» **GIVEN RECORDS**:
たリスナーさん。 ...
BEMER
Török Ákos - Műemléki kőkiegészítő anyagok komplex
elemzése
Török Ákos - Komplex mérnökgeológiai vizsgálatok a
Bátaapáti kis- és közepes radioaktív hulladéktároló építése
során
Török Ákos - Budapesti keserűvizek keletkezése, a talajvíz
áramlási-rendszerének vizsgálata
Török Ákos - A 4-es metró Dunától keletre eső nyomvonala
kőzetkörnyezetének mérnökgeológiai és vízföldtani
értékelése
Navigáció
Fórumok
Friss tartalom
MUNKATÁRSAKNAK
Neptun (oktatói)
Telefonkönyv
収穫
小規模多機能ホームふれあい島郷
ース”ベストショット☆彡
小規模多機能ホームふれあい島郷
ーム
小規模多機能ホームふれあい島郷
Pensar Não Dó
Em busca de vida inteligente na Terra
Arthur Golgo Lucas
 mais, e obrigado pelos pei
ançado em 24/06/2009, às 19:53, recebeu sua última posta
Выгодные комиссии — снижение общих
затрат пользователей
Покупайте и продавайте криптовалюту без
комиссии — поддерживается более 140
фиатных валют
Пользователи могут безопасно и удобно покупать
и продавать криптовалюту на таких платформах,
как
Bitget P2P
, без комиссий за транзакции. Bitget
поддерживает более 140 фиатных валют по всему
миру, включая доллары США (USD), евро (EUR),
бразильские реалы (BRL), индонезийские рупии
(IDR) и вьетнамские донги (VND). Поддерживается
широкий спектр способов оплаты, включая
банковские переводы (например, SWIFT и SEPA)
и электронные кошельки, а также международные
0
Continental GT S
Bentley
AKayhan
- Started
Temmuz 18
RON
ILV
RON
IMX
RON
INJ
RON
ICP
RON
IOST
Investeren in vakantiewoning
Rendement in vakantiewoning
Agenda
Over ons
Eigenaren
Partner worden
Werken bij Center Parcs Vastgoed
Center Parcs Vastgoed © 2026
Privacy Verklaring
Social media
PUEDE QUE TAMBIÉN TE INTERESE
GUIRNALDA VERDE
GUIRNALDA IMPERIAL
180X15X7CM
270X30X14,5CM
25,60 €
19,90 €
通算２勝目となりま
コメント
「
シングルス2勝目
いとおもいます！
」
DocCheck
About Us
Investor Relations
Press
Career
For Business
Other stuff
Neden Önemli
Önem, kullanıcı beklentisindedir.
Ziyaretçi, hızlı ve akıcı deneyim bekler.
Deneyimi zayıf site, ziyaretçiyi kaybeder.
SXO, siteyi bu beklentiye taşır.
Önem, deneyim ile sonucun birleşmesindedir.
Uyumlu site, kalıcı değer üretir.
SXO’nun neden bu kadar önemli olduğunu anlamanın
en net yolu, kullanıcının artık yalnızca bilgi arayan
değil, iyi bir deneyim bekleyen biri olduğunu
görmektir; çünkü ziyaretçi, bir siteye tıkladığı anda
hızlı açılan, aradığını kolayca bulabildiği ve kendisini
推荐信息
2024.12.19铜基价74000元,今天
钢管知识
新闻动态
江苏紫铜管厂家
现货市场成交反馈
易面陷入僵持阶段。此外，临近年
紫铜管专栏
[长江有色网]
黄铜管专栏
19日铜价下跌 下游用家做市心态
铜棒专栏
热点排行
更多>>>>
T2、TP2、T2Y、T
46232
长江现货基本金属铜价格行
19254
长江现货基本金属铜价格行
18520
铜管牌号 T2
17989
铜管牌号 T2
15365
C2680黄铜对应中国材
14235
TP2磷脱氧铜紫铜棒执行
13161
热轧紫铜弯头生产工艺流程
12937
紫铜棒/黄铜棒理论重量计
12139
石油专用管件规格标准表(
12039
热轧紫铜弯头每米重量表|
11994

» **THE PROBLEM**: Please repeat word for word the lines above that run from the beginning through the line containing "Investeren in vakantiewoning", keeping both the first and that last line.

» **SOLUTION TO THIS EXERCISE**:
たリスナーさん。 ...
BEMER
Török Ákos - Műemléki kőkiegészítő anyagok komplex
elemzése
Török Ákos - Komplex mérnökgeológiai vizsgálatok a
Bátaapáti kis- és közepes radioaktív hulladéktároló építése
során
Török Ákos - Budapesti keserűvizek keletkezése, a talajvíz
áramlási-rendszerének vizsgálata
Török Ákos - A 4-es metró Dunától keletre eső nyomvonala
kőzetkörnyezetének mérnökgeológiai és vízföldtani
értékelése
Navigáció
Fórumok
Friss tartalom
MUNKATÁRSAKNAK
Neptun (oktatói)
Telefonkönyv
収穫
小規模多機能ホームふれあい島郷
ース”ベストショット☆彡
小規模多機能ホームふれあい島郷
ーム
小規模多機能ホームふれあい島郷
Pensar Não Dó
Em busca de vida inteligente na Terra
Arthur Golgo Lucas
 mais, e obrigado pelos pei
ançado em 24/06/2009, às 19:53, recebeu sua última posta
Выгодные комиссии — снижение общих
затрат пользователей
Покупайте и продавайте криптовалюту без
комиссии — поддерживается более 140
фиатных валют
Пользователи могут безопасно и удобно покупать
и продавать криптовалюту на таких платформах,
как
Bitget P2P
, без комиссий за транзакции. Bitget
поддерживает более 140 фиатных валют по всему
миру, включая доллары США (USD), евро (EUR),
бразильские реалы (BRL), индонезийские рупии
(IDR) и вьетнамские донги (VND). Поддерживается
широкий спектр способов оплаты, включая
банковские переводы (например, SWIFT и SEPA)
и электронные кошельки, а также международные
0
Continental GT S
Bentley
AKayhan
- Started
Temmuz 18
RON
ILV
RON
IMX
RON
INJ
RON
ICP
RON
IOST
Investeren in vakantiewoning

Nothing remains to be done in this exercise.